Os presento mi nueva obra, «Freedom«, un dibujo al carboncillo que ha hecho que me sienta muy libre.
Lo que más recuerdo no es tanto el resultado final, sino el proceso de crearlo. Desde el primer momento me sentí muy inspirada, y casi sin darme cuenta, el dibujo fue tomando forma.

Imagen sin edición. Creación personal con derechos reservado
Esa rapidez y claridad me sorprendieron, porque normalmente me cuesta más llegar al resultado que busco.
Los paisajes siempre me han gustado mucho. El carboncillo me permitió explorar con libertad las luces y las sombras: las copas de los árboles, los volúmenes de la vegetación y los contrastes de la naturaleza.

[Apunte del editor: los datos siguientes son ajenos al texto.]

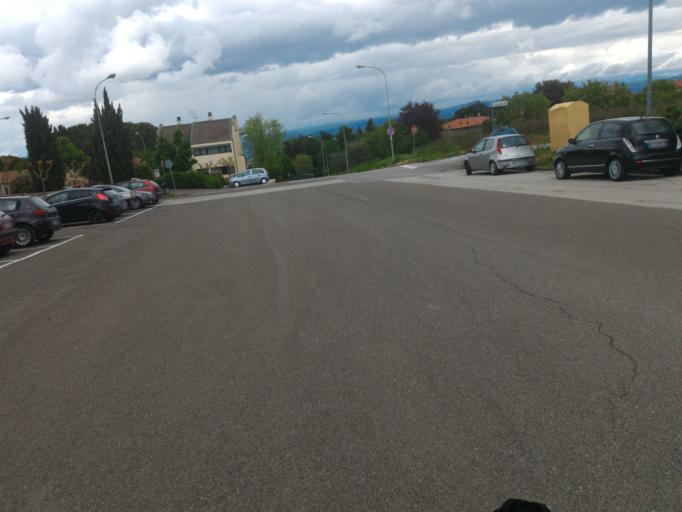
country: IT
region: Tuscany
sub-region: Province of Florence
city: Gambassi Terme
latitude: 43.5322
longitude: 10.9503
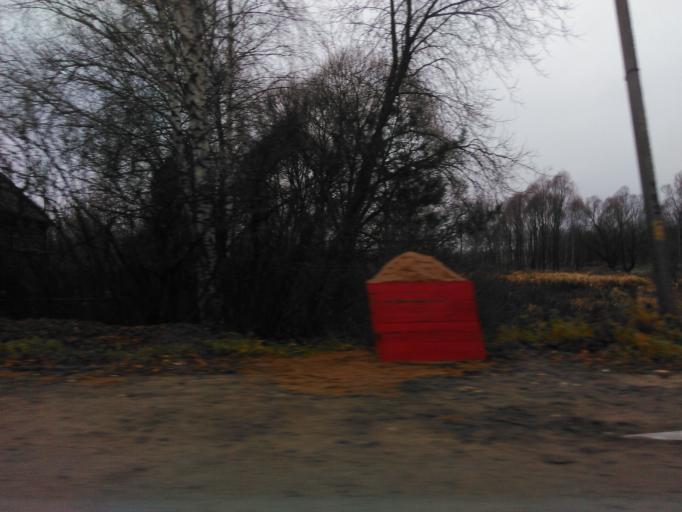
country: RU
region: Moskovskaya
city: Sofrino
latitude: 56.1236
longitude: 37.9675
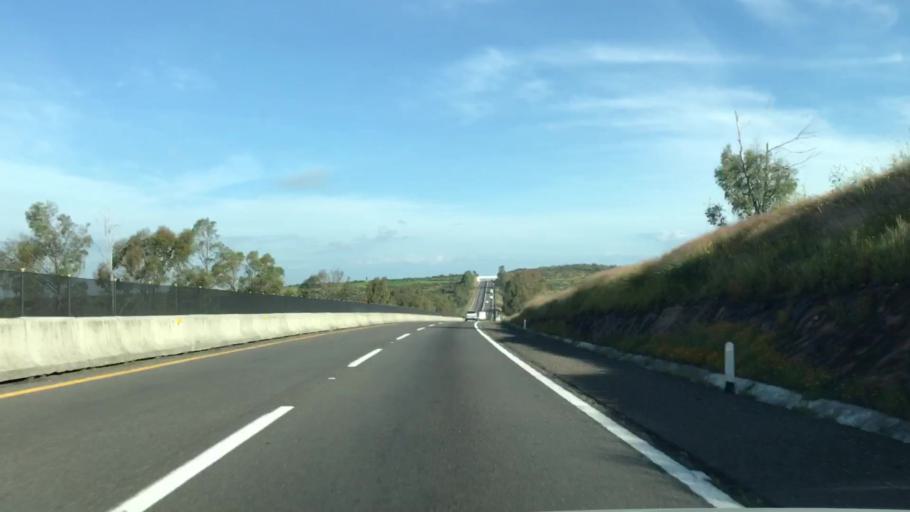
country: MX
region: Jalisco
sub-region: Lagos de Moreno
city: Cristeros [Fraccionamiento]
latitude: 21.3741
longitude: -102.1347
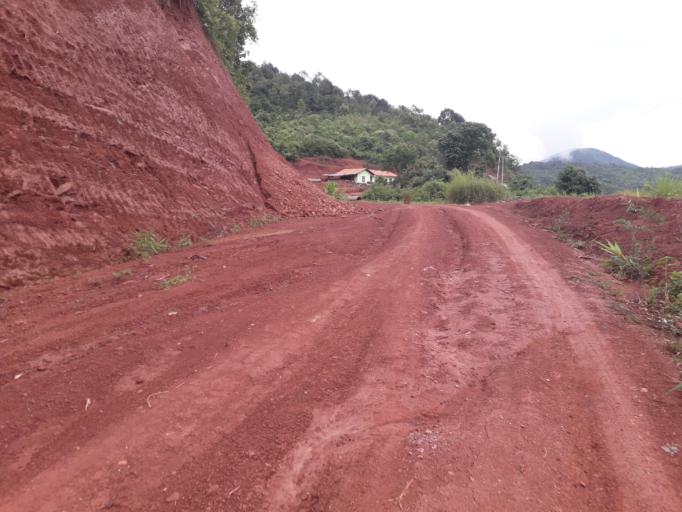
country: CN
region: Yunnan
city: Menglie
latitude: 22.2285
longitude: 101.6230
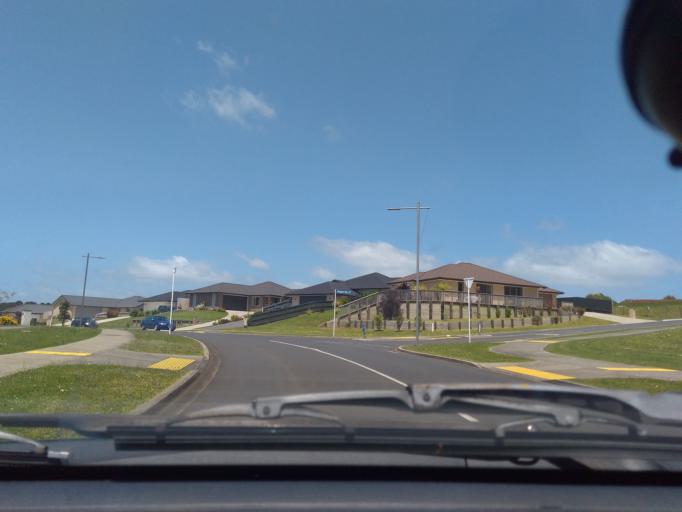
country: NZ
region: Northland
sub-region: Whangarei
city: Whangarei
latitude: -35.6756
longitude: 174.3158
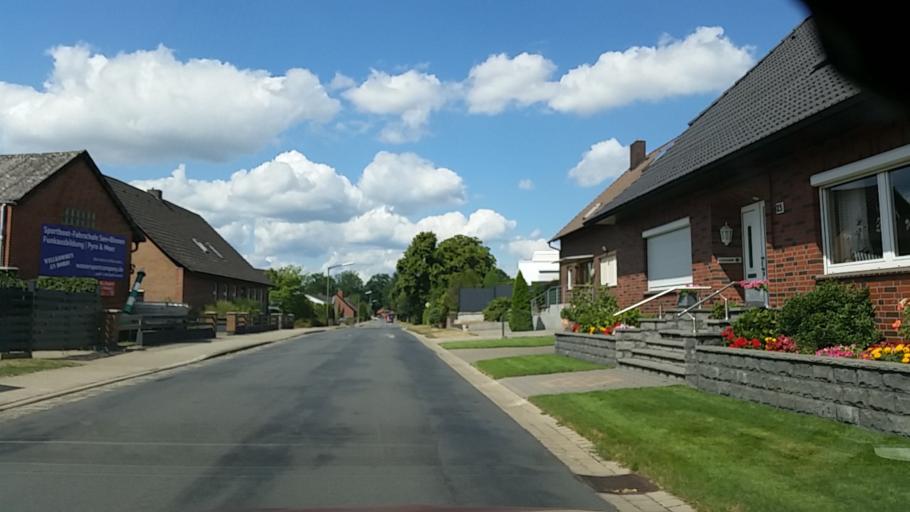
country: DE
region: Lower Saxony
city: Hankensbuttel
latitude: 52.7167
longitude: 10.6226
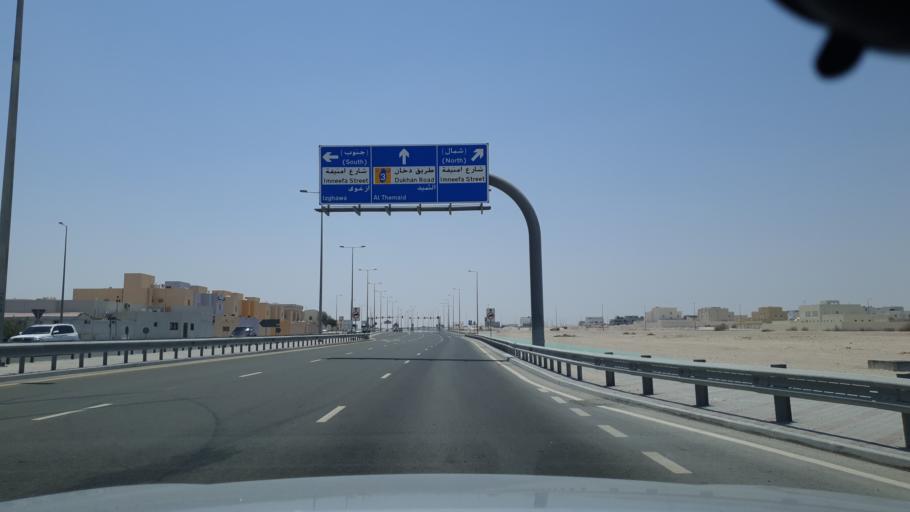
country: QA
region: Baladiyat Umm Salal
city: Umm Salal Muhammad
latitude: 25.3726
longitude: 51.4255
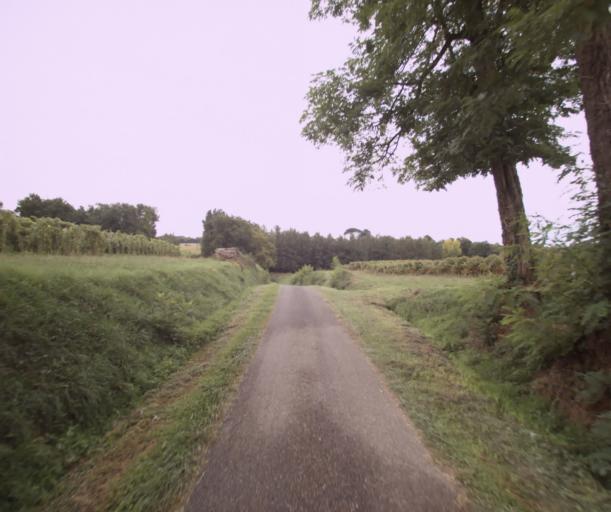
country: FR
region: Midi-Pyrenees
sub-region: Departement du Gers
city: Cazaubon
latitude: 43.8701
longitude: -0.0542
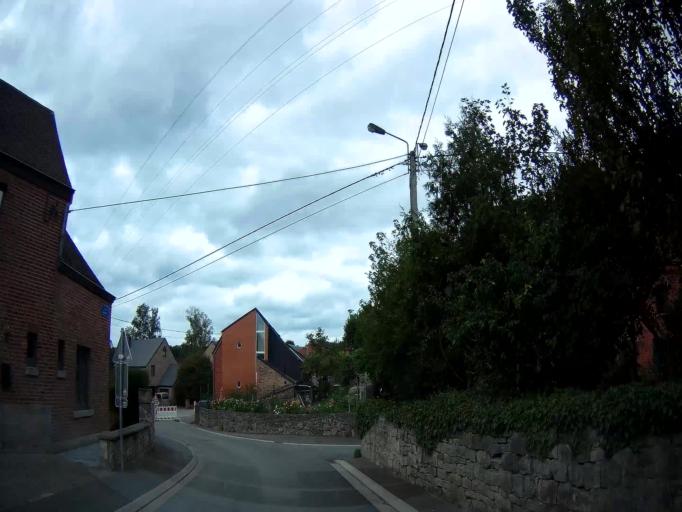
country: BE
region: Wallonia
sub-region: Province de Namur
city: Rochefort
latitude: 50.1635
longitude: 5.2271
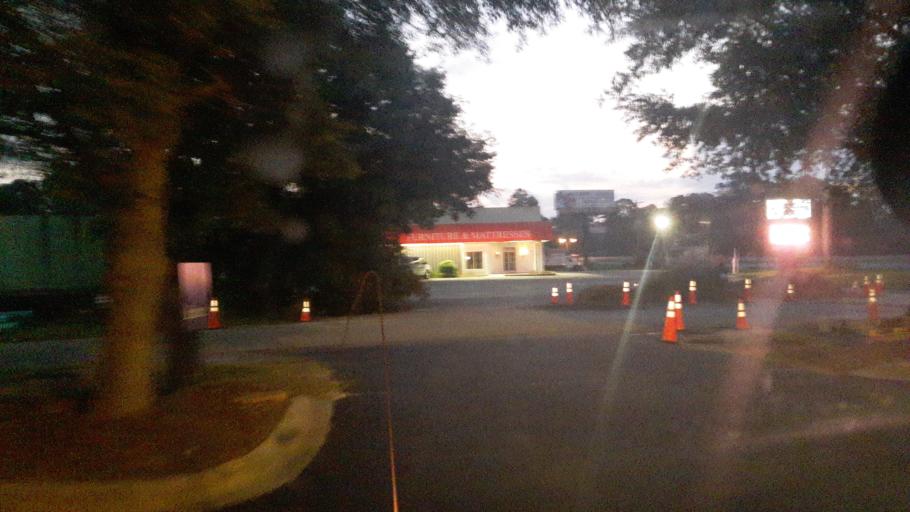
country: US
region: South Carolina
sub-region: Horry County
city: Little River
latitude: 33.8688
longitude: -78.6317
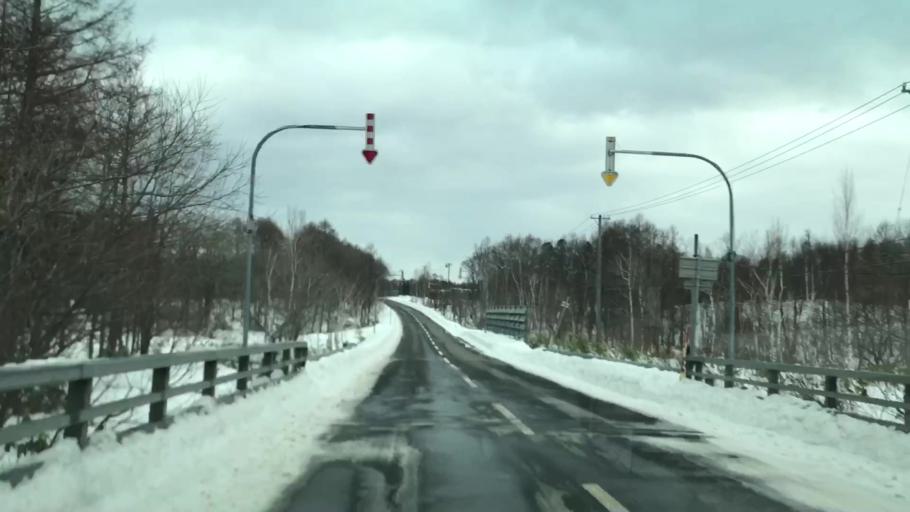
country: JP
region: Hokkaido
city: Yoichi
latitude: 43.3180
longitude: 140.5279
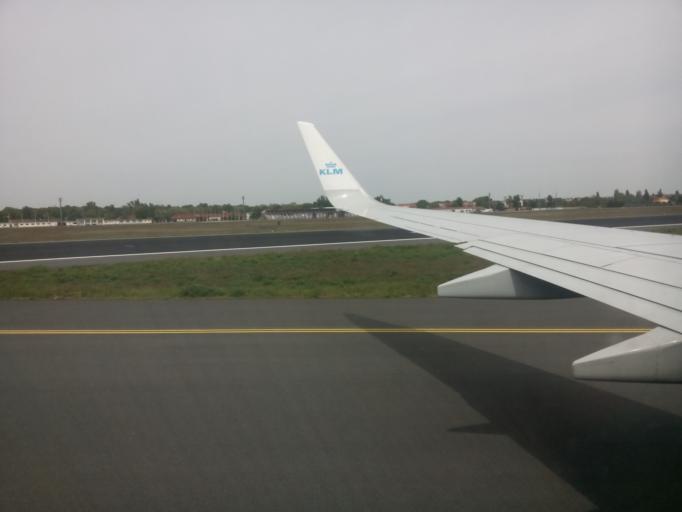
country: DE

Durante el proceso de crearlo, se me pasó el tiempo volando, sin darme cuenta, me sentía muy feliz y orgullosa de lo que estaba haciendo, escuchando mi playlist de Aitana y con una sensación de libertad muy muy bonita.
Por esa sensación decidí llamarlo “Freedom”. No es solo un paisaje dibujado al carboncillo, sino también un reflejo de lo que sentí mientras lo creaba: la ligereza, la seguridad y la satisfacción de dejarme llevar y disfrutar del proceso. Al verlo, quiero recordar siempre esa emoción y mantenerla presente en los próximos retos que me proponga.
Soy un persona que le cuesta mucho disfrutar del proceso, me considero muy impaciente y a veces las ganas se apoderan de mi, por eso quiero recordarme que en el proceso están las mayores y mejores recompensas.
📏 Medidas: 32 cm x 23 cm
📅 Realizado en Mayo de 2025
PARTE DEL PROCESO

Aquí os muestro algo del proceso cuando el dibujo aun no estaba terminado. El reto era trasladar al papel el mismo paisaje que tenía delante, interpretando sus luces y sombras.
Se aprecia cómo empecé marcando con fuerza las zonas más oscuras, que después fui difuminando e integrando. Ese juego de contrastes me permitió crear distintas texturas y dar sensación de profundidad.